ASHFALL FOSSIL BEDS
Active Research Site
Ashfall Fossil Beds is a working research site that is unique and invaluable to science.
What clues did researchers discover that provided a window into what happened at the fossil site so long ago?
It is apparent that the birds died very shortly after the ash dust began to fall from the sky since the bird skeletons are located in the lowest (basal) layers of the ashbed. As the ash accumulated on the sandy terrain, it may have taken only hours for the cranes, hawks and vultures to die. But the story seems quite different for the larger mammals. Many bones of the camels, horses, and rhinos have patches of rough, frothy bone growth on the surface of the normal bone. The pattern of accumulation of abnormal bone is associated with lung damage first described by French pathologist Pierre Marie and his colleague Eugen von Bamberger in 1890. Also known as Marie’s Disease, or Bamberger-Marie Disease, the currently accepted technical term for the malady is hypertrophic osteopathy. It has been documented in humans and a variety of domesticated species. The abnormal bone growth is the secondary result of various organ diseases, but occurs frequently with lung-damaging diseases including tuberculosis and pneumonia, as well as tumors and abscesses. Symptoms begin with soft tissue swelling of the feet, fever, cough, and lameness. Left untreated, the thick pathologic bone growth develops on the limb bones and may spread to other parts of the skeleton.

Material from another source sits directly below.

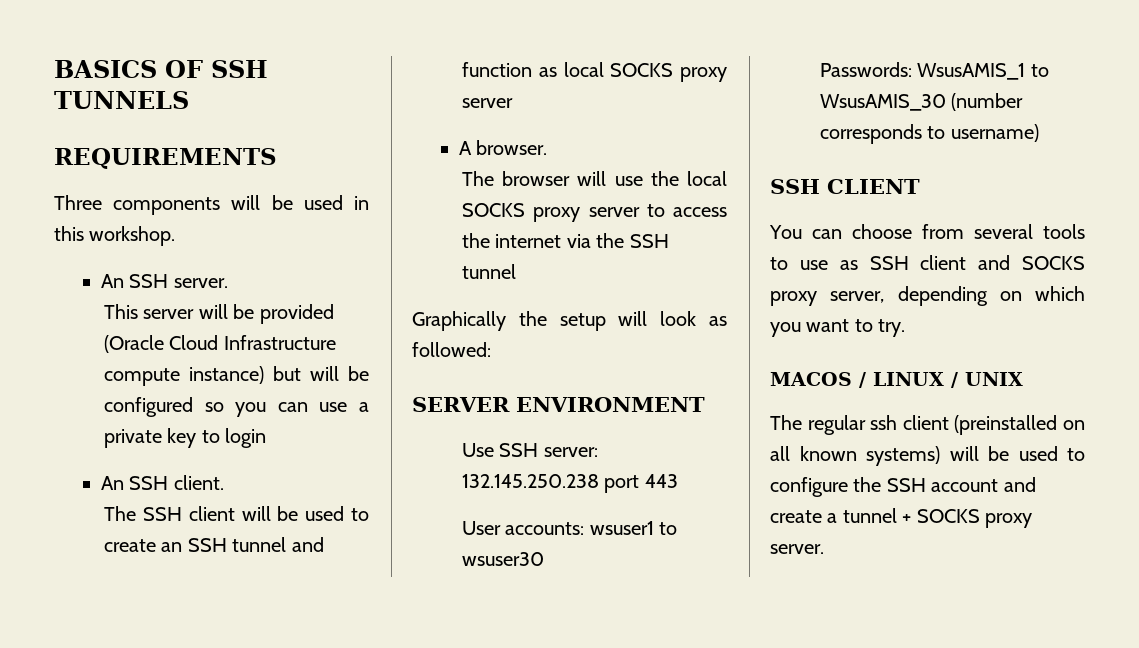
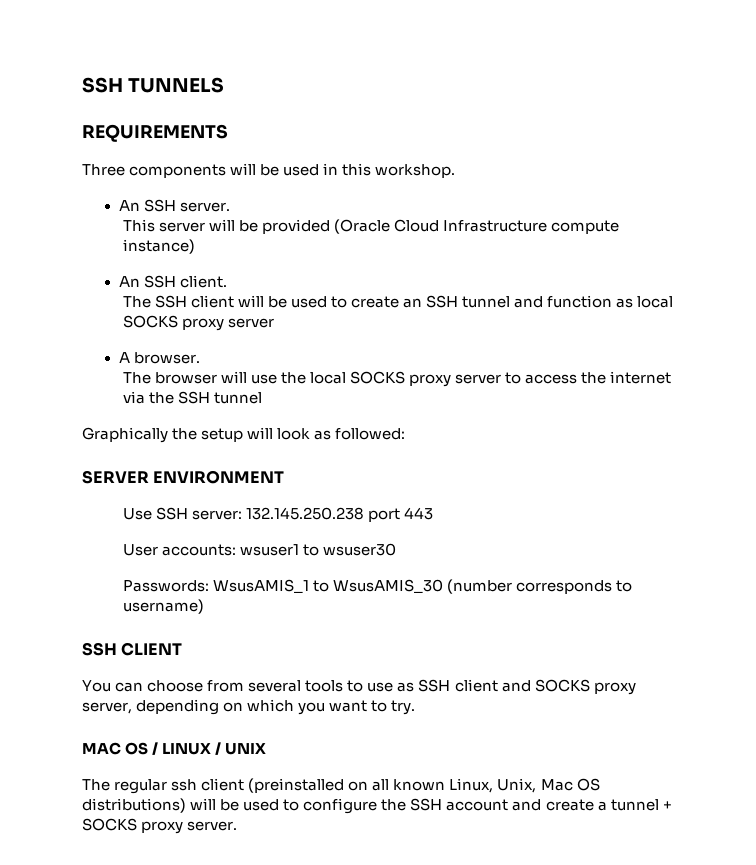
[54,60,203,78] BASICS OF -> (82, 85) none
[273,366,369,381] [104,397,369,417] [104,428,267,448] but will be configured so you can use a private key to login -> (195, 246) none
[770,372,852,386] MACOS -> [82,742,149,755] MAC OS
[866,446,940,466] systems) -> [449,778,600,793] [82,798,186,813] Linux, Unix, Mac OS distributions)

There was no place for the local wildlife to escape the dense clouds of volcanic ash, or the inevitable inhalation of dangerous amounts of the ash when the camels, horses and rhinos were grazing—or attempting to graze on the glass-dust covered landscape. The rhinos lived longer than the smaller-sized species such as the horses and camels, and the animals lingered for weeks before succumbing to the effects of the volcanic ash.